Sony Computer Entertainment of Japan released Spelunker HD for the PlayStation 3 on the PlayStation Network Store. It received the PlayStation Store best sales award in 2009 from Sony Computer Entertainment of Japan. The game is a remake of the NES port, with high definition graphics and 10 large caves with 10 levels in each.

In 2015, Square Enix released the free-to-play sequel Spelunker World for PlayStation 4 and PlayStation Vita. A new game based on Spelunker World was released in Japan for the Nintendo Switch in April 2017. It was later released as a download worldwide and physically only in Japan, as Spelunker Party! on October 19 the same year.
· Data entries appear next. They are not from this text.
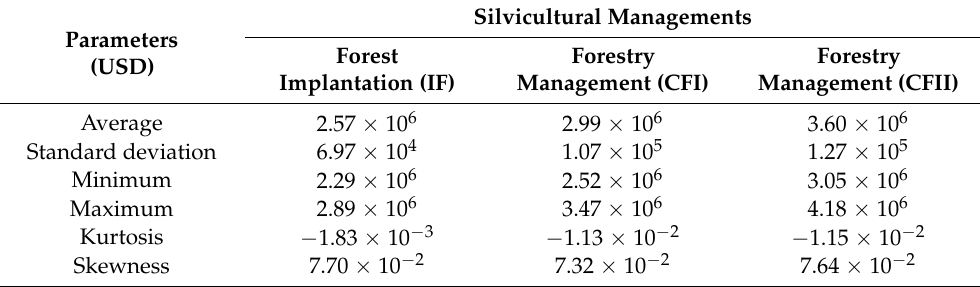
Table 3. Descriptive statistics of the Monte Carlo simulation for the investment projects of the three consecutive rotations, with the price of Eucalyptus wood following the geometric Brownian motion.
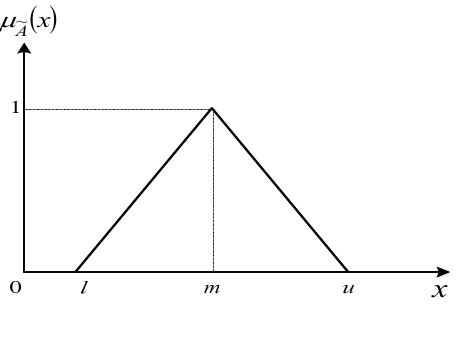
Figure 1. A triangular fuzzy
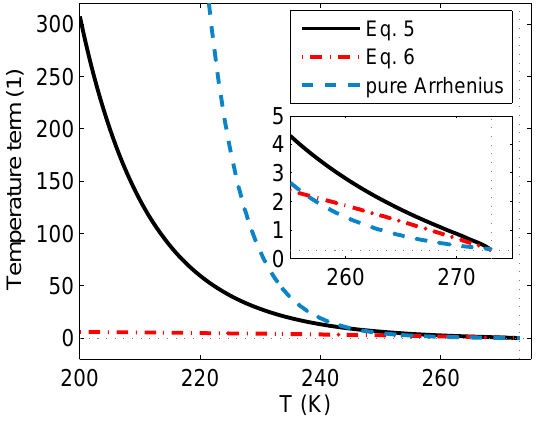
Fig. 3. Temperature term of the viscosity according to the current formulation (Eq. 5), the previous parameterization (Eq. 6) and a pure Arrhenius term as described in Sect. 3.3. The new temperature dependence of viscosity results in stiffer snow at low temperatures while nearing the melting point a more pronounced temperature de- pendence than both the other parameterizations is achieved (see in- sert). Table 1. Description of the terms ( Q i ) in Eq. (7). The coefficient values correspond to the standard SNOWPACK implementation (re- lease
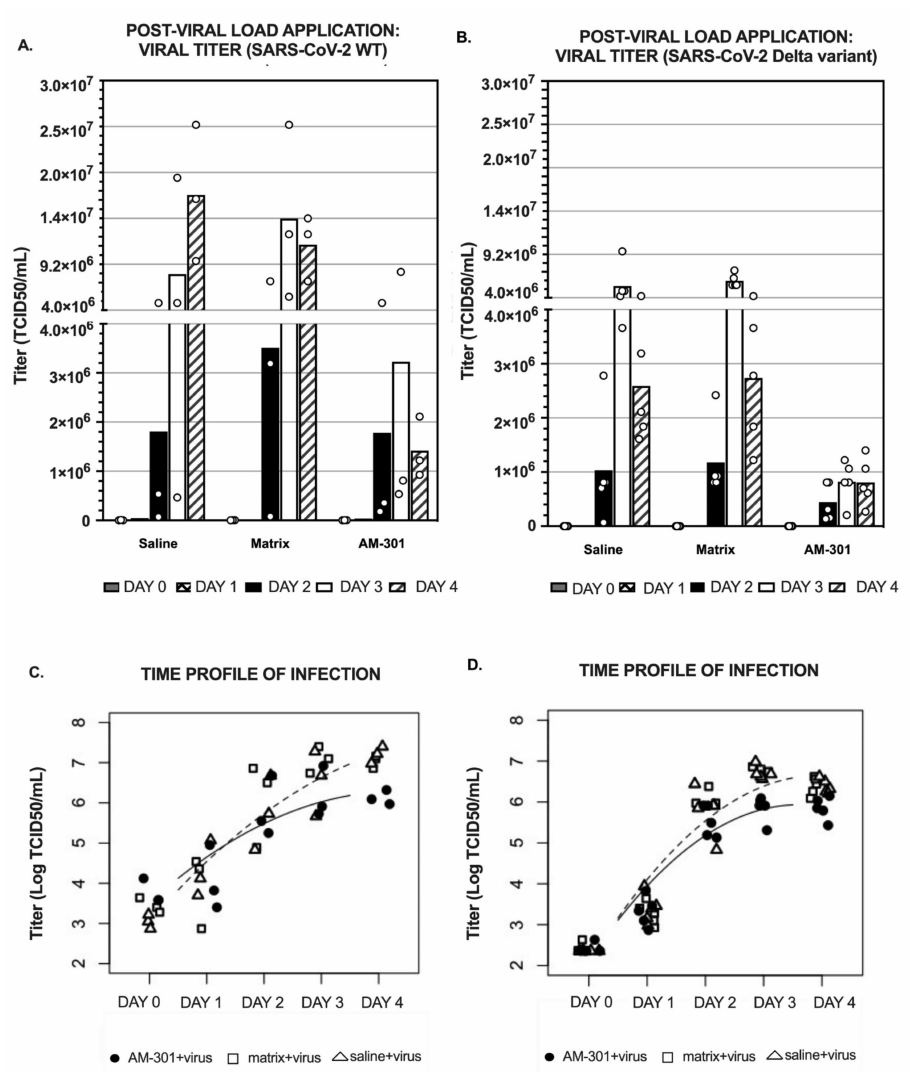
Figure 3. AM-301 as mitigation (post-viral load application) of SARS-CoV-2 infection. Test substances were applied 24 h after the start of the experiment. ( A ) Bar charts with mean values and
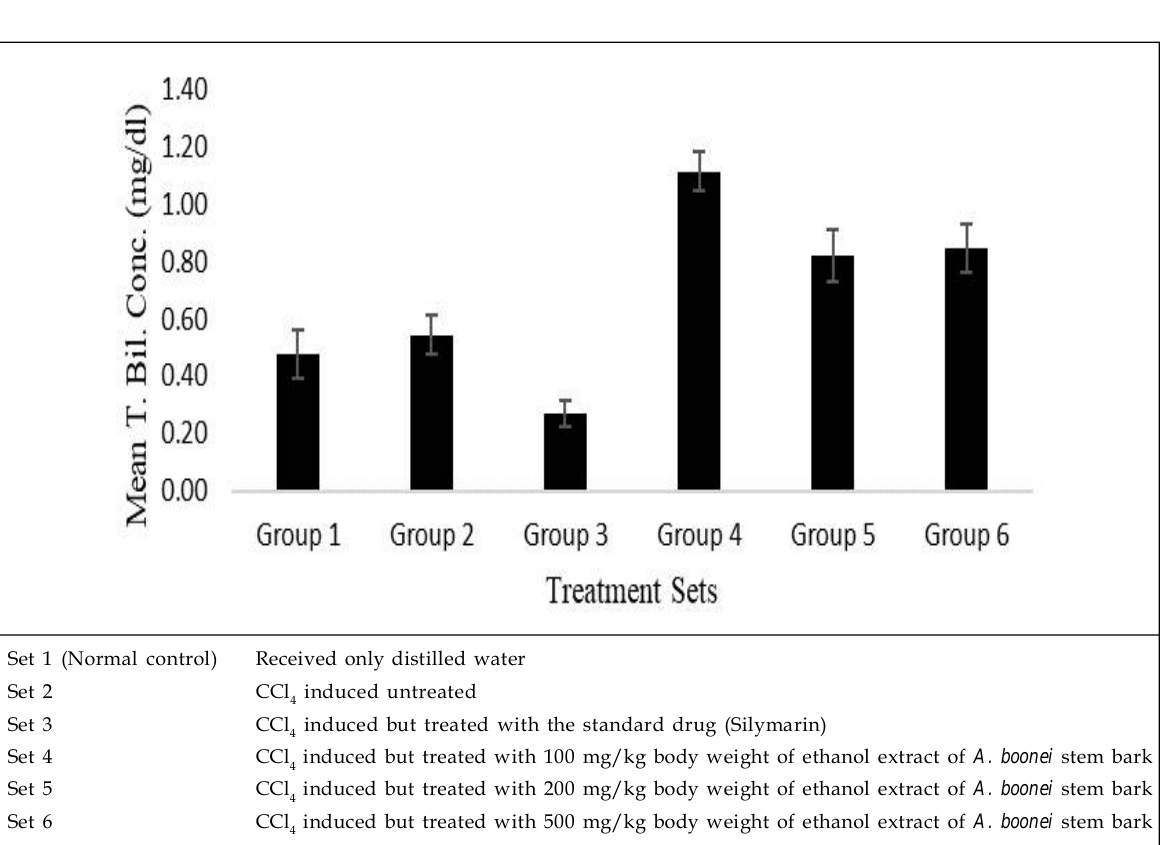
Figure 4: TBil concentration of male Wistar albino rats administered A. boonei stem bark extract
In 2016, a collaboration between Spelunker and the Neptunia series resulted to an unlockable minigame mode called "Neplunker" for Megadimension Neptunia VII.

An updated version of the game was announced in 2018 for the Intellivision Amico.

In Japan, the term "Speranker" is used to refer to baseball players who are frequently injured, drawing on the protagonist's physical fragility in the video game Spelunker. The term has been used by fans, baseball personnel, and sports writers.